• [What this task involves] Copy the items word for word, from their very beginning through the line containing "# Unit 2: 在中FrozenLake-v1", with both of those lines included and nothing after.
________________________
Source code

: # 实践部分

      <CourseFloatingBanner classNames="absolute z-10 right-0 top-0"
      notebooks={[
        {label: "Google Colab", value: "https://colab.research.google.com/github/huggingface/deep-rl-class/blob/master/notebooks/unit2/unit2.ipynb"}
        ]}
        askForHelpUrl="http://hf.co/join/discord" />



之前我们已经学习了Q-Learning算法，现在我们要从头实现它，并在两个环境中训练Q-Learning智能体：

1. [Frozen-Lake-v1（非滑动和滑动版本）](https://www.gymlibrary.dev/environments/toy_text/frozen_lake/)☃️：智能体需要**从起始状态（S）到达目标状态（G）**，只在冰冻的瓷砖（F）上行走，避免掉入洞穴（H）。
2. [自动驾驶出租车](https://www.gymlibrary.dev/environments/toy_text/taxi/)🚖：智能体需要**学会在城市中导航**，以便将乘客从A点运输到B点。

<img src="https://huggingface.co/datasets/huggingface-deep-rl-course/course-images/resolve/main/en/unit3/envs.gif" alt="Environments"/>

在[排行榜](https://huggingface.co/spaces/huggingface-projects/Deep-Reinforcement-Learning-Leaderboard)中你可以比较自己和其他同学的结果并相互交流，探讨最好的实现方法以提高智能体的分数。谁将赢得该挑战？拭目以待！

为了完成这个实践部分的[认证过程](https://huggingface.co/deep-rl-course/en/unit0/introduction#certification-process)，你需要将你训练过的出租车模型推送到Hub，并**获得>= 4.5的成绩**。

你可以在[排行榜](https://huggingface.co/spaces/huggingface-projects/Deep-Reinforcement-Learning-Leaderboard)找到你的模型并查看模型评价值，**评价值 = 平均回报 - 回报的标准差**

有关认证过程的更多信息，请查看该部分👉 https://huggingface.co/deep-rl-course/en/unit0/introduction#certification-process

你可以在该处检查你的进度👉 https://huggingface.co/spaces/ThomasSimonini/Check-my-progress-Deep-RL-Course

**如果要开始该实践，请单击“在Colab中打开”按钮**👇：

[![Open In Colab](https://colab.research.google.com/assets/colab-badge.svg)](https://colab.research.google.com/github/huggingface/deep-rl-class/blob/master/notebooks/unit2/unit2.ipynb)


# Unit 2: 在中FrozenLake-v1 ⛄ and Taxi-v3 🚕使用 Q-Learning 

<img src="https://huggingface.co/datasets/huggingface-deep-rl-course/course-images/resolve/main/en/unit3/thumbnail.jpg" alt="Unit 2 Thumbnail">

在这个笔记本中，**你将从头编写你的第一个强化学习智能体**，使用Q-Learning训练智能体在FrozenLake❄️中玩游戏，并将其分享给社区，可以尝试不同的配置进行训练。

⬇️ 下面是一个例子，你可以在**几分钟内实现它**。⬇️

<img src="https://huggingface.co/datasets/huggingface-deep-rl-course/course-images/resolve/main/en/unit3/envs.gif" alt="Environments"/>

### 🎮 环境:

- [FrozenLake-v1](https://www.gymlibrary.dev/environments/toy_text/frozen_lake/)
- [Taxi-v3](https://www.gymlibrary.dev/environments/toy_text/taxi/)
________________________
• [Response]
Source code

: # 实践部分

      <CourseFloatingBanner classNames="absolute z-10 right-0 top-0"
      notebooks={[
        {label: "Google Colab", value: "https://colab.research.google.com/github/huggingface/deep-rl-class/blob/master/notebooks/unit2/unit2.ipynb"}
        ]}
        askForHelpUrl="http://hf.co/join/discord" />



之前我们已经学习了Q-Learning算法，现在我们要从头实现它，并在两个环境中训练Q-Learning智能体：

1. [Frozen-Lake-v1（非滑动和滑动版本）](https://www.gymlibrary.dev/environments/toy_text/frozen_lake/)☃️：智能体需要**从起始状态（S）到达目标状态（G）**，只在冰冻的瓷砖（F）上行走，避免掉入洞穴（H）。
2. [自动驾驶出租车](https://www.gymlibrary.dev/environments/toy_text/taxi/)🚖：智能体需要**学会在城市中导航**，以便将乘客从A点运输到B点。

<img src="https://huggingface.co/datasets/huggingface-deep-rl-course/course-images/resolve/main/en/unit3/envs.gif" alt="Environments"/>

在[排行榜](https://huggingface.co/spaces/huggingface-projects/Deep-Reinforcement-Learning-Leaderboard)中你可以比较自己和其他同学的结果并相互交流，探讨最好的实现方法以提高智能体的分数。谁将赢得该挑战？拭目以待！

为了完成这个实践部分的[认证过程](https://huggingface.co/deep-rl-course/en/unit0/introduction#certification-process)，你需要将你训练过的出租车模型推送到Hub，并**获得>= 4.5的成绩**。

你可以在[排行榜](https://huggingface.co/spaces/huggingface-projects/Deep-Reinforcement-Learning-Leaderboard)找到你的模型并查看模型评价值，**评价值 = 平均回报 - 回报的标准差**

有关认证过程的更多信息，请查看该部分👉 https://huggingface.co/deep-rl-course/en/unit0/introduction#certification-process

你可以在该处检查你的进度👉 https://huggingface.co/spaces/ThomasSimonini/Check-my-progress-Deep-RL-Course

**如果要开始该实践，请单击“在Colab中打开”按钮**👇：

[![Open In Colab](https://colab.research.google.com/assets/colab-badge.svg)](https://colab.research.google.com/github/huggingface/deep-rl-class/blob/master/notebooks/unit2/unit2.ipynb)


# Unit 2: 在中FrozenLake-v1 ⛄ and Taxi-v3 🚕使用 Q-Learning 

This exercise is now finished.